I am making a recommender system. For similar queries I want to give similar recommendations.
I was following the example from here: https://www.tensorflow.org/recommenders/examples/featurization?hl=en
User creates a query. He can choose the desired location on the map that's why query has longitude and latitude in its features. I want to add longitude and latitude in the Query model for the recommender algorithm.
Here is the Query model.

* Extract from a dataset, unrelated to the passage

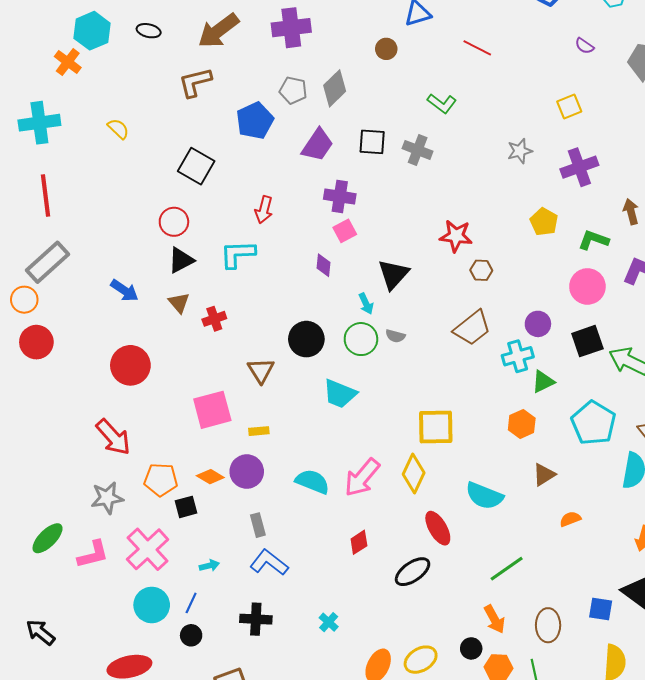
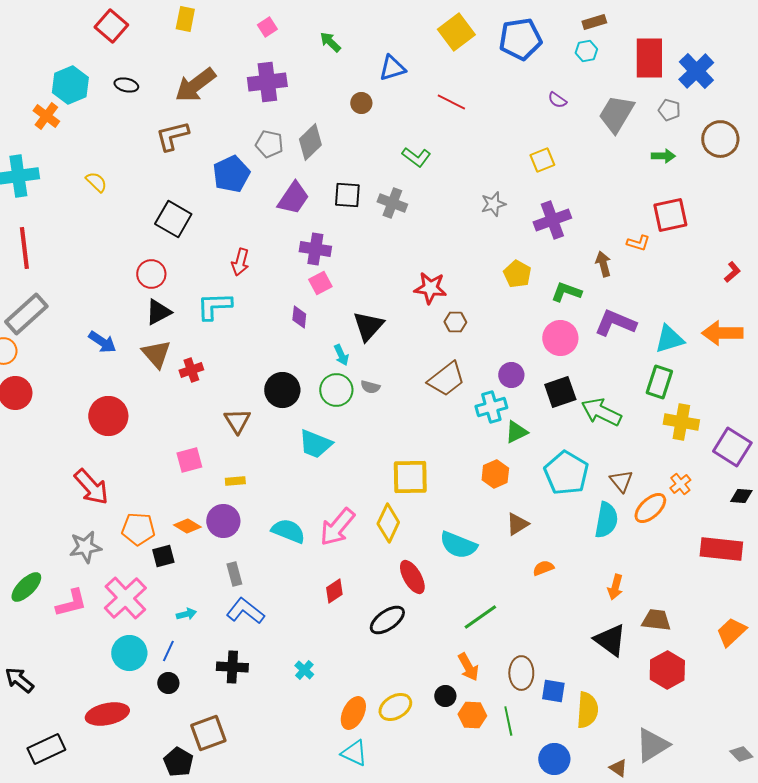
brown triangle: (179, 303) -> (156, 354), size x1.4
pink square: (212, 410) -> (189, 460), size x0.7
blue square: (601, 609) -> (553, 691), moved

It already takes the tokenized text features:
class QueryModel(tf.keras.Model):
def __init__(self):
super().__init__()
max_tokens = 10_000
self.query_features_vectorizer = tf.keras.layers.TextVectorization(
max_tokens=max_tokens)
self.query_features_embedding = tf.keras.Sequential([
self.query_features_vectorizer,
tf.keras.layers.Embedding(max_tokens, 64, mask_zero=True),
tf.keras.layers.GlobalAveragePooling1D(),
])
self.query_features_vectorizer.adapt(query_features)
def call(self, inputs):
# Take the input dictionary, pass it through each input layer,
# and concatenate the result.
return tf.concat([
self.query_features_embedding(inputs["query_features"]),
], axis=1)
I pass query model into this ranking model that has a task to give ratings to each query-candidate pair:
class RatingsModel(tfrs.models.Model):
def __init__(self):
super().__init__()
# query and warehouse models
self.query_model = tf.keras.Sequential([
QueryModel(),
tf.keras.layers.Dense(16)
])
self.candidate_model = tf.keras.Sequential([
WarehouseModel(),
tf.keras.layers.Dense(16)
])
# A small model to take in query and warehouse embeddings and predict ratings.
# We can make this as complicated as we want as long as we output a scalar
# as our prediction.
self.rating_model = tf.keras.Sequential([
tf.keras.layers.Dense(16, activation="linear"),
tf.keras.layers.Dense(8, activation="tanh"),
tf.keras.layers.Dense(1, activation="linear"),
])
self.task = tfrs.tasks.Ranking(
loss=tf.keras.losses.MeanSquaredError(),
metrics=[tf.keras.metrics.RootMeanSquaredError("RMSE")]
)
def call(self, features):
query_embeddings = self.query_model({
"query_features": features["query_features"],
})
warehouse_embeddings = self.candidate_model({
"warehouse_id": features["warehouse_id"],
})
return (
self.rating_model(
tf.concat([query_embeddings, warehouse_embeddings], axis=1)
),
)
def compute_loss(self, features, training=False):
labels = features.pop("similarity")
rating_predictions = self(features)
# We compute the loss for each task.
rating_loss = self.task(
labels=labels,
predictions=rating_predictions,
)
return rating_loss
The algorithm predicts the rating for the most relevant candidates for the query.
My question is: how can I take the longitude and latitude into account, what is the general approach?